Jones Act Waived for Disaster Relief in Puerto Rico

Both Republicans and Democrats urged the President to waive the 1920 Jones Act, an obscure law which requires all goods carried between United States ports to be transferred on U.S. ships, saying it could help get desperately needed aid to the island after it was battered by Hurricane Maria.

"Pence touted the White House's efforts on Thursday during an address in Detroit".

Republicans and Democrats had urged Mr Trump to waive a little-known federal law called the Jones Act that prohibits foreign-flagged ships from shuttling goods between U.S. ports.

Radamez Montanez, a building administrator from the municipality of Carolina, east of capital city San Juan, said he had been without water and electricity at home since Hurricane Irma grazed the island two weeks before Maria. "Our focus is not necessarily restoring energy".

John McCain has said that the Jones Act makes it twice as expensive to ship goods from the mainland to Puerto Rico as it is to ship them from foreign ports, a burden that the University of Puerto Rico has estimated costs the island $537 million a year.

President Trump will be visiting Puerto Rico and the U.S. Virgin Islands on October 3.

"The electrical grid and other infrastructure were already in very, very poor shape, they were at their life's end prior to the hurricanes, and now virtually everything has been wiped out", Trump said.

Here's a brief guide to the law, what it does, and why Puerto Rico wanted it waived.

President Donald Trump says he hadn't heard his acting homeland security secretary's much-criticized remark that the federal relief effort in Puerto Rico is a "good news story". Trump said in an early morning Tweet.

When asked about running for the Senate in 2018, Governor Scott said "I've got an existing job, that's in 2018, this is 2017". "Millions of American citizens residing in Puerto Rico and the U.S. Virgin Islands are facing massive calamities-including widespread disease and death-and we need to help them now".

The president on Friday attempted to explain why aid has been impeded on the island, blaming geography and the island's large debt.

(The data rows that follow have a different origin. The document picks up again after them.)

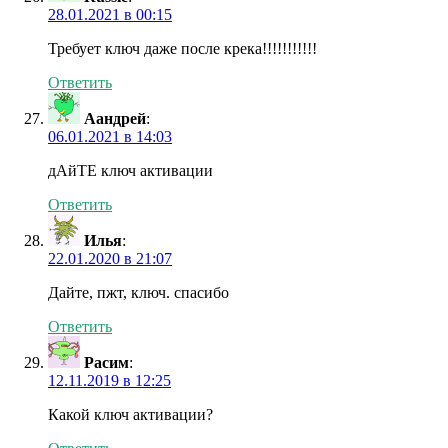
28.01.2021 в 00:15
Требует ключ даже после крека!!!!!!!!!!!
Ответить
Аандрей
:
06.01.2021 в 14:03
дАйТЕ ключ активации
Ответить
Илья
:
22.01.2020 в 21:07
Дайте, пжт, ключ. спасибо
Ответить
Расим
:
12.11.2019 в 12:25
Какой ключ активации?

CBS News' David Begnaud traveled to Aguadilla, which was one of the hardest-hit towns on the western tip of Puerto Rico. Up in the mountains, people wait "in line for non-potable water that had been sitting stagnant in municipal tanks for days", NPR's Camila Domonoske, who's reporting from Puerto Rico, told the NewsHour. A government assessment determined that there was no need for the waiver, as Puerto Rico's ports were too damaged to handle increased imports.

Gray says most of their windows are still boarded up because they want to save as much power as possible.